I recognise that this is quite busy and some may say it is not sustainable but I’ve been doing something like this for my undergrad too, so I’m used to it. This year I’ve decided to weight my first term to contain more modules than the new year, which will give me a bit more time for training and, crucially, recovering. This is something that I do miss out on and my results show it. Once my exams are done in June time I have a lot more time to rest. My hours on the bike don’t particularly increase but the time I can get my feet up does and results follow from that.

Photo: Will French

What might your race programme look like?

This is a very hard question to answer at the moment given the amount of uncertainty, but hopefully will be a balance of time trials and road racing.
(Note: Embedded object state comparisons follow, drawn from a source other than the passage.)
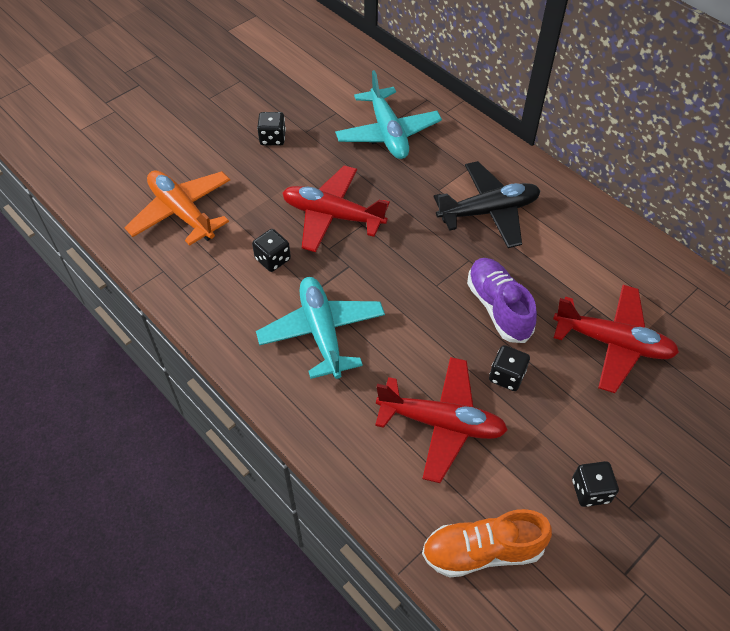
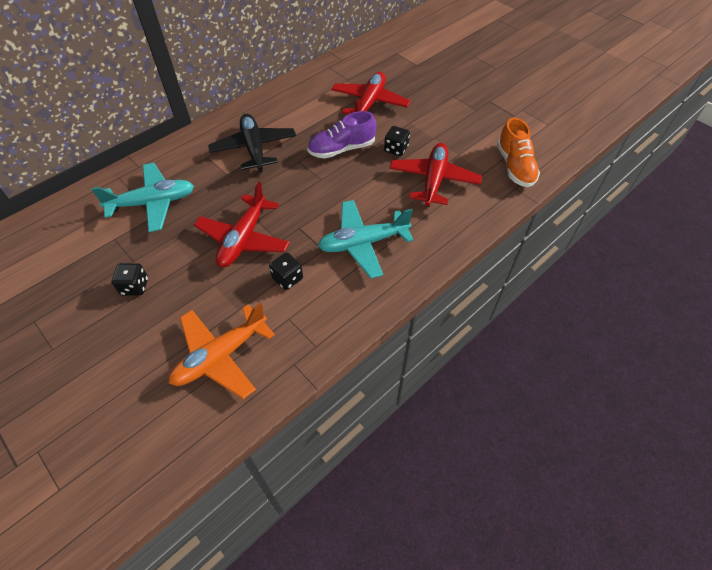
camera: 90 degrees left, 0 degrees up
(590, 491) = (469, 122): black dice -> none

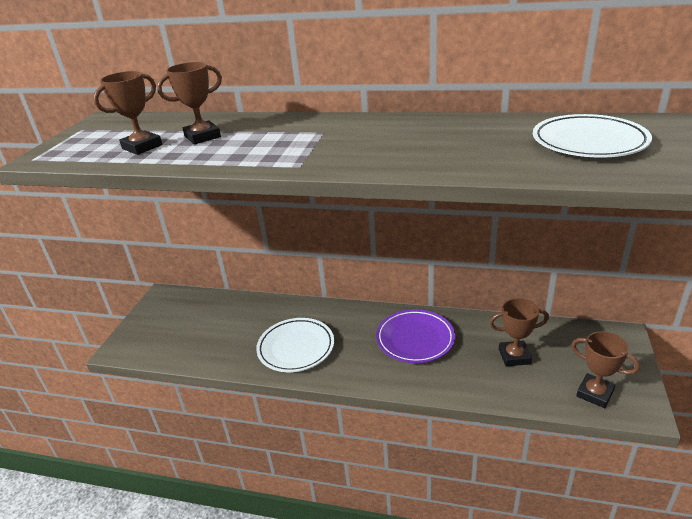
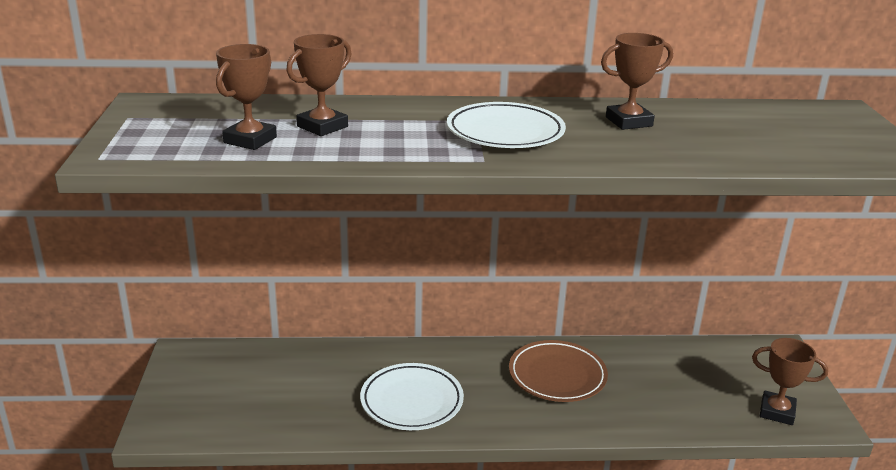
camera: 20 degrees left, 5 degrees down
(415, 339) = (557, 375): purple plate -> brown plate
(514, 356) = (678, 382): brown trophy -> brown trophy (628, 122)
(588, 142) = (773, 130): white plate -> white plate (505, 132)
I’ll aim to race all the Prems (the National Road Series races), get over to Belgium (Brexit dependent) on the weekends there is no racing, and then finish the season in France doing a race that the team has been invited to.

I’d like to try and cement myself in the top ten in all of the Prems that suit me

What would a successful 2021 look like for you?
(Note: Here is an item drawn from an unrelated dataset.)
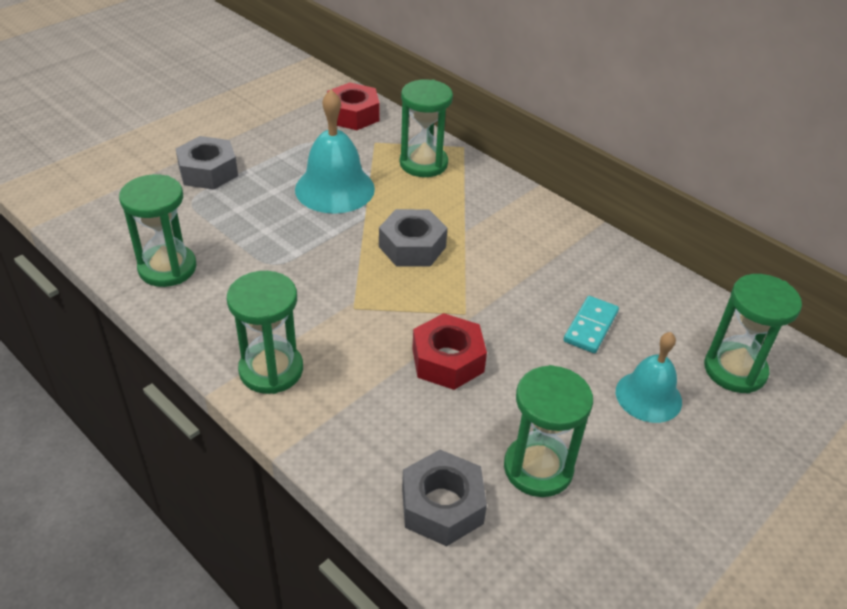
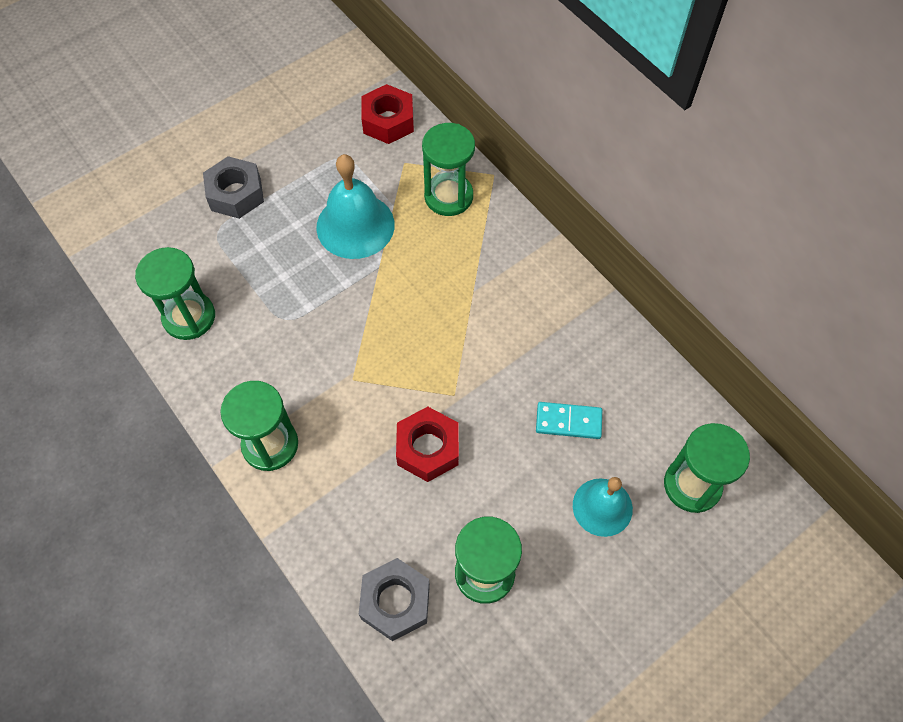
camera: 10 degrees right, 20 degrees up
(412, 247) = (418, 308): grey nut -> none
(590, 326) = (568, 421): turquoise domino -> turquoise domino turned 60 degrees clockwise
To continue my upward progression from the last few years. In 2017, I couldn’t get around a prem, in 2018 I could, then in 2019, I was competing for the top ten or fifteen. I’d like to try and cement myself in the top ten in all of the prems that suit me, along with some results in Belgium and France. I came 12th in the Cherbourg 3-day so to improve on that result would be great too. On the time-trialling side, I’d like to challenge for top-fives in the National 10 and National 25 Championships, along with course PBs on all my local 10s. I spent a little while at the end of this season doing some time trials (since nothing else was on) and broke a few of my long-standing PBs. I plan to focus on that over the winter so that once the season starts I can give them another real crack.